DIRECTIVE: Determine how many lines in the entries below contain the word "left". Reply with the number alone.

ENTRIES SUPPLIED:
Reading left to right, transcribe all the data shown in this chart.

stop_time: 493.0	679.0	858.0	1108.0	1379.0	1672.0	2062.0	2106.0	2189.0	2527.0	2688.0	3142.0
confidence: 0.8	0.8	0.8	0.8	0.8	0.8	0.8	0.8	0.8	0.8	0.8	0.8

...

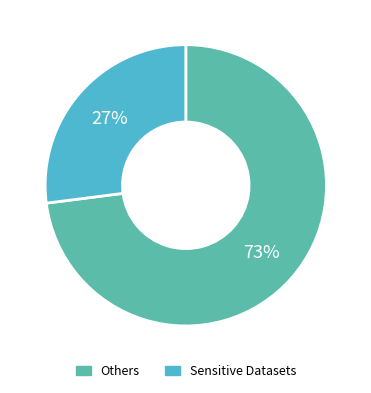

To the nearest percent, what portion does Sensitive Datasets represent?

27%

SOLUTION: 1